▶ Task to complete:
Nothing should be left out: output all of the entries exactly.

▶ Records provided:
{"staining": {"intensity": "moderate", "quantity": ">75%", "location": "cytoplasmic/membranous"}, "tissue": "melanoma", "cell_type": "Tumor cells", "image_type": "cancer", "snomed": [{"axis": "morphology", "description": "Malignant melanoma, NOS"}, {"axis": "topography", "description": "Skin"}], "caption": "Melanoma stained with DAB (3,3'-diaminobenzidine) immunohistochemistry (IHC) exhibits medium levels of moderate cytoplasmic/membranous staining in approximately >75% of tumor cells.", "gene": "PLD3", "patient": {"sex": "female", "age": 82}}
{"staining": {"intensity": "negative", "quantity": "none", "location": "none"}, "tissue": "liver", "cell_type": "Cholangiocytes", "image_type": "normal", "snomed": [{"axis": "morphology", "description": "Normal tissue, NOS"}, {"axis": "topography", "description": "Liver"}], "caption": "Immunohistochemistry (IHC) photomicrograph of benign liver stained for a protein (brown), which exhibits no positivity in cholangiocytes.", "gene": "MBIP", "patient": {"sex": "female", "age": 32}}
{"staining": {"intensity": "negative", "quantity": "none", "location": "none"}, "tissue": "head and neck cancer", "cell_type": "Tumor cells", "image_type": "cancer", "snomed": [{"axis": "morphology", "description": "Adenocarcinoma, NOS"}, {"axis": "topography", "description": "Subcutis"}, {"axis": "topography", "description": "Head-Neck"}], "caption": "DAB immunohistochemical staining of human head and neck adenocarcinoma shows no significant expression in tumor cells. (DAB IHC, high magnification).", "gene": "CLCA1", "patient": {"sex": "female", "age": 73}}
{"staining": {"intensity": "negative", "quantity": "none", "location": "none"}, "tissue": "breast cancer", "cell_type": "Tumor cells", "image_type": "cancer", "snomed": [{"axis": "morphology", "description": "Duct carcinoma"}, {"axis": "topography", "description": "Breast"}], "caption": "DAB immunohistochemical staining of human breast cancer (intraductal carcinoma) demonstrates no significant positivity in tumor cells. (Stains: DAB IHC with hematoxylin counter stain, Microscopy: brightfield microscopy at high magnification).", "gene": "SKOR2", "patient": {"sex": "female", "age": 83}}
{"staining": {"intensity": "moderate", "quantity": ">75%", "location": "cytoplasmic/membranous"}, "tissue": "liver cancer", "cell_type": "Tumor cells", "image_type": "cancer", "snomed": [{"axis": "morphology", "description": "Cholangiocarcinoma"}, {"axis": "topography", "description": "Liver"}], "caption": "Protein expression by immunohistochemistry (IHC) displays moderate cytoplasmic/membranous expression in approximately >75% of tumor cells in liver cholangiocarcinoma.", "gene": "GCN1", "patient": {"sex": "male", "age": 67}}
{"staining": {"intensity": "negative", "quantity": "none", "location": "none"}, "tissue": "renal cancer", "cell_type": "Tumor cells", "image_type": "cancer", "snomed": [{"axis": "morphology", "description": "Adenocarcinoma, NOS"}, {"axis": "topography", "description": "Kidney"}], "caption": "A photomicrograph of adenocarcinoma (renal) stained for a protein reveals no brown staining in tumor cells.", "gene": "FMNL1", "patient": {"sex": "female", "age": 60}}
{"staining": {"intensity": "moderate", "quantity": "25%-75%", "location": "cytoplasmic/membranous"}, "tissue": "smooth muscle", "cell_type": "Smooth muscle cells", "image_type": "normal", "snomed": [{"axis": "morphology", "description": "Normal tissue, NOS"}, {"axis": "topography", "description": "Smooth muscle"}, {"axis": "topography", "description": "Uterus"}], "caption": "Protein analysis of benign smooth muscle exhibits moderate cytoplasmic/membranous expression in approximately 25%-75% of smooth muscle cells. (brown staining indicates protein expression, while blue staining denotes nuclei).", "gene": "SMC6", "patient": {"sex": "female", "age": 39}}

▶ Result:
{"staining": {"intensity": "moderate", "quantity": ">75%", "location": "cytoplasmic/membranous"}, "tissue": "melanoma", "cell_type": "Tumor cells", "image_type": "cancer", "snomed": [{"axis": "morphology", "description": "Malignant melanoma, NOS"}, {"axis": "topography", "description": "Skin"}], "caption": "Melanoma stained with DAB (3,3'-diaminobenzidine) immunohistochemistry (IHC) exhibits medium levels of moderate cytoplasmic/membranous staining in approximately >75% of tumor cells.", "gene": "PLD3", "patient": {"sex": "female", "age": 82}}
{"staining": {"intensity": "negative", "quantity": "none", "location": "none"}, "tissue": "liver", "cell_type": "Cholangiocytes", "image_type": "normal", "snomed": [{"axis": "morphology", "description": "Normal tissue, NOS"}, {"axis": "topography", "description": "Liver"}], "caption": "Immunohistochemistry (IHC) photomicrograph of benign liver stained for a protein (brown), which exhibits no positivity in cholangiocytes.", "gene": "MBIP", "patient": {"sex": "female", "age": 32}}
{"staining": {"intensity": "negative", "quantity": "none", "location": "none"}, "tissue": "head and neck cancer", "cell_type": "Tumor cells", "image_type": "cancer", "snomed": [{"axis": "morphology", "description": "Adenocarcinoma, NOS"}, {"axis": "topography", "description": "Subcutis"}, {"axis": "topography", "description": "Head-Neck"}], "caption": "DAB immunohistochemical staining of human head and neck adenocarcinoma shows no significant expression in tumor cells. (DAB IHC, high magnification).", "gene": "CLCA1", "patient": {"sex": "female", "age": 73}}
{"staining": {"intensity": "negative", "quantity": "none", "location": "none"}, "tissue": "breast cancer", "cell_type": "Tumor cells", "image_type": "cancer", "snomed": [{"axis": "morphology", "description": "Duct carcinoma"}, {"axis": "topography", "description": "Breast"}], "caption": "DAB immunohistochemical staining of human breast cancer (intraductal carcinoma) demonstrates no significant positivity in tumor cells. (Stains: DAB IHC with hematoxylin counter stain, Microscopy: brightfield microscopy at high magnification).", "gene": "SKOR2", "patient": {"sex": "female", "age": 83}}
{"staining": {"intensity": "moderate", "quantity": ">75%", "location": "cytoplasmic/membranous"}, "tissue": "liver cancer", "cell_type": "Tumor cells", "image_type": "cancer", "snomed": [{"axis": "morphology", "description": "Cholangiocarcinoma"}, {"axis": "topography", "description": "Liver"}], "caption": "Protein expression by immunohistochemistry (IHC) displays moderate cytoplasmic/membranous expression in approximately >75% of tumor cells in liver cholangiocarcinoma.", "gene": "GCN1", "patient": {"sex": "male", "age": 67}}
{"staining": {"intensity": "negative", "quantity": "none", "location": "none"}, "tissue": "renal cancer", "cell_type": "Tumor cells", "image_type": "cancer", "snomed": [{"axis": "morphology", "description": "Adenocarcinoma, NOS"}, {"axis": "topography", "description": "Kidney"}], "caption": "A photomicrograph of adenocarcinoma (renal) stained for a protein reveals no brown staining in tumor cells.", "gene": "FMNL1", "patient": {"sex": "female", "age": 60}}
{"staining": {"intensity": "moderate", "quantity": "25%-75%", "location": "cytoplasmic/membranous"}, "tissue": "smooth muscle", "cell_type": "Smooth muscle cells", "image_type": "normal", "snomed": [{"axis": "morphology", "description": "Normal tissue, NOS"}, {"axis": "topography", "description": "Smooth muscle"}, {"axis": "topography", "description": "Uterus"}], "caption": "Protein analysis of benign smooth muscle exhibits moderate cytoplasmic/membranous expression in approximately 25%-75% of smooth muscle cells. (brown staining indicates protein expression, while blue staining denotes nuclei).", "gene": "SMC6", "patient": {"sex": "female", "age": 39}}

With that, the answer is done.